- [TASK REQUIREMENTS]:
[a] Answer these questions about the SQL flavor exercise instructions:
(i) What name is given to the new column to be created in `hn_sql`?
(ii) Which method is used to convert the values in that column to lowercase?
(iii) What should serve as the index of the pivot table `sql_pivot`?
[b] Carry on writing the SQL flavor exercise instructions, picking up right after their last line.

- [PASSAGE PROVIDED]:
※

We have created a new dataframe, hn_sql, including only rows that mention a SQL flavor.

1. Create a new column called `flavor` in the `hn_sql` dataframe, containing extracted mentions of SQL flavors, defined as:

    - Any time 'SQL' is preceded by one or more word characters.
    
    - Ignoring all case variation.

1. Use the `Series.str.lower()` method to clean the values in the flavor column by converting them to lowercase. Assign the values back to the column in `hn_sql`.

1. Use the `DataFrame.pivot_table()` method to create a pivot table, `sql_pivot`.
    - The index of the pivot table should be the `flavor` column.

※

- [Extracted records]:

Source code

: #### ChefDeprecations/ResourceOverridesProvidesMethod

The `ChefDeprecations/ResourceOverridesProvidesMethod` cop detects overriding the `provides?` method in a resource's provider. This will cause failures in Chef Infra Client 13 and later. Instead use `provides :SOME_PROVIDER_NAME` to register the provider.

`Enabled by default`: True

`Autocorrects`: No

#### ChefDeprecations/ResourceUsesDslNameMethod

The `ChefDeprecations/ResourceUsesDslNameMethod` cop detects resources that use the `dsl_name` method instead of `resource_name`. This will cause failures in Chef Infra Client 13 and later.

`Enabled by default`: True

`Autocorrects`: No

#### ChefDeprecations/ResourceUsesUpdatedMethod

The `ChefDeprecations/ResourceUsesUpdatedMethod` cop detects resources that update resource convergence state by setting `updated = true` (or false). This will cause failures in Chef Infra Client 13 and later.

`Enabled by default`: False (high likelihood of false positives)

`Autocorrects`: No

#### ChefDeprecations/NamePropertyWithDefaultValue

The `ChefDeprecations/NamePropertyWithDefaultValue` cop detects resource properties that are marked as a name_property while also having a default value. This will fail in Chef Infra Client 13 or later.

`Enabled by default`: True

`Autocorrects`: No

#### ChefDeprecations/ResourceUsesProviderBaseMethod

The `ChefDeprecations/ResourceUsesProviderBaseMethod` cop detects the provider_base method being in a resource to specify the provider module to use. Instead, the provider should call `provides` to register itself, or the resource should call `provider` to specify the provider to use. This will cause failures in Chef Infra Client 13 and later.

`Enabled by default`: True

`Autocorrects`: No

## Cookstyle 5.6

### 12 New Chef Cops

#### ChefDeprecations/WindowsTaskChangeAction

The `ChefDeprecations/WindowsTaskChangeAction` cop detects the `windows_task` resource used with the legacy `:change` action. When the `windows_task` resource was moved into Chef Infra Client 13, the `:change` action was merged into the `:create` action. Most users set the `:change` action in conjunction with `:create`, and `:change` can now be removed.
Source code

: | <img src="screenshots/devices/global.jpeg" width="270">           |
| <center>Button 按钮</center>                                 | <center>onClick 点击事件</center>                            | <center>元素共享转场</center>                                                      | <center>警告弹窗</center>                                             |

※

- [ANSWERS BY ITEM]:
[a]
(i) `flavor`
(ii) `Series.str.lower()`
(iii) The `flavor` column

[b]
    - The values of the pivot table should be the mean of the `num_comments` column, aggregated by SQL flavor.

In [None]:
hn_sql = hn[hn['title'].str.contains(r"\w+SQL", flags=re.I)].copy()

#create flavor column (type of SQL)
#str.extract only works with capture groups (SQL)
hn_sql['flavor'] = hn_sql['title'].str.extract(r"(\w+SQL)", flags=re.I,expand=True)

hn_sql['flavor'] = hn_sql['flavor'].str.lower()
sql_pivot = pd.pivot_table(hn_sql,values='num_comments',index='flavor',aggfunc='mean')